Loi de finances 2026 : impacts pour les entreprises et les dirigeants

La loi des finances 2026 introduit plusieurs ajustements fiscaux significatifs pour les dirigeants et les indépendants, visant tant à renforcer la rigueur fiscale qu’à offrir des flexibilités permettant d’optimiser leur gestion patrimoniale et opérationnelle. Parmi ces mesures, on observe un durcissement de certaines règles existantes, notamment concernant la taxation des holdings patrimoniales, tout en conservant des dispositions favorables ou en instaurant des assouplissements pour certains dispositifs clés.

Une nouvelle taxe cible principalement les holdings patrimoniales détenant des actifs non professionnels, principalement celles générant des revenus passifs importants. Toutefois, son périmètre reste limité, ce qui limite son impact sur la majorité des entreprises. Par ailleurs, le dispositif du pacte Dutreil, emblématique pour la transmission d’entreprises, a été renforcé avec un allongement de la durée de conservation des titres. Certains actifs non directement liés à l’activité sont désormais exclus de l’exonération, afin d’encadrer plus strictement les avantages fiscaux.

Les mesures visant à sécuriser le régime fiscal des management packages ont aussi été ajustées, avec une prise en compte améliorée de la durée de détention dans certaines opérations. Des dispositifs de report d’imposition ont été introduits pour encourager la restructuration d’entreprises, accompagnant ainsi leur adaptation stratégique. De plus, le dispositif des BSPCE (Bons de souscription de parts de créateur d’entreprise) connaît un assouplissement, notamment par la réduction du seuil de détention du capital, dans le but de renforcer l’attractivité des jeunes sociétés innovantes.

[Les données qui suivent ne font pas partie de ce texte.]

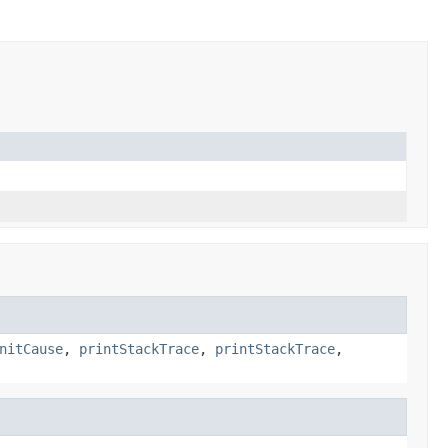
nitCause
,
printStackTrace
,
printStackTrace
,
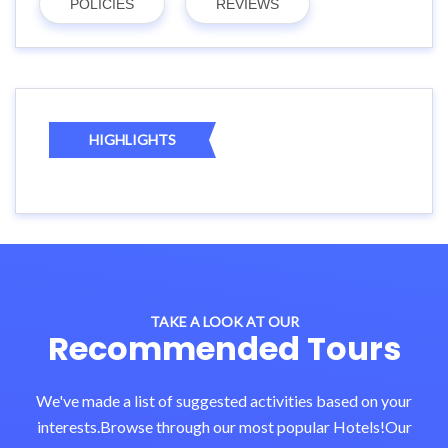
POLICIES
REVIEWS
HIGHLIGHTS
TAKE A LOOK AT OUR
Recommended Tours
We've made a list of suggested activities based on your
interests.Browse through our most popular Hotels!Our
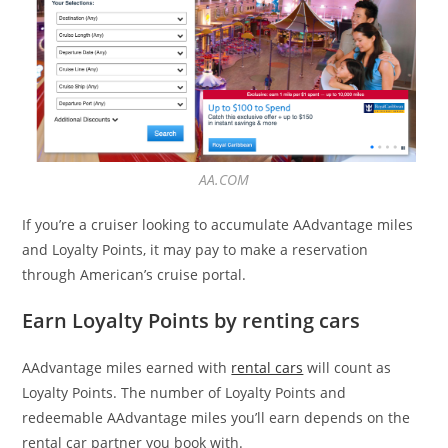
AA.COM
If you’re a cruiser looking to accumulate AAdvantage miles
and Loyalty Points, it may pay to make a reservation
through American’s cruise portal.
Earn Loyalty Points by renting cars
AAdvantage miles earned with
rental cars
will count as
Loyalty Points. The number of Loyalty Points and
redeemable AAdvantage miles you’ll earn depends on the
rental car partner you book with.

“Les mesures de la loi de finances 2026 cherchent à équilibrer stabilité et flexibilité, permettant aux entreprises d’adapter leur stratégie fiscale tout en renforçant certains leviers de transmission et d’innovation.”

Par ailleurs, la possibilité pour les dirigeants de choisir de manière réversible entre le prélèvement forfaitaire unique et le barème progressif leur confère une plus grande souplesse dans leur gestion fiscale. Sur le plan économique, la stabilité est maintenue avec la prolongation de certains dispositifs, comme la contribution exceptionnelle sur les grandes entreprises, dont le seuil d’application est relevé afin de concerner moins d’acteurs. La sécurisation du traitement des plus-values à long terme, notamment par l’utilisation de comptes dédiés, contribue à réduire les risques de contrôle administratif.

Sur le volet opérationnel, la transformation des entreprises, notamment celles en phase de reprise ou d’évolution juridique, bénéficie d’un accompagnement fiscal renforcé, notamment via la prolongation de l’amortissement des fonds de commerce. La digitalisation des processus, en particulier la facturation électronique, devient un enjeu central, avec un calendrier précis et un renforcement des sanctions en cas de non-conformité. La loi prévoit aussi une augmentation des taxes sur les véhicules thermiques, incitant à une révision des flottes d’entreprises, tout en maintenant l’intérêt pour certaines mesures sociales telles que l’exonération des transports, favorable à la politique RH et à l’attractivité des salariés.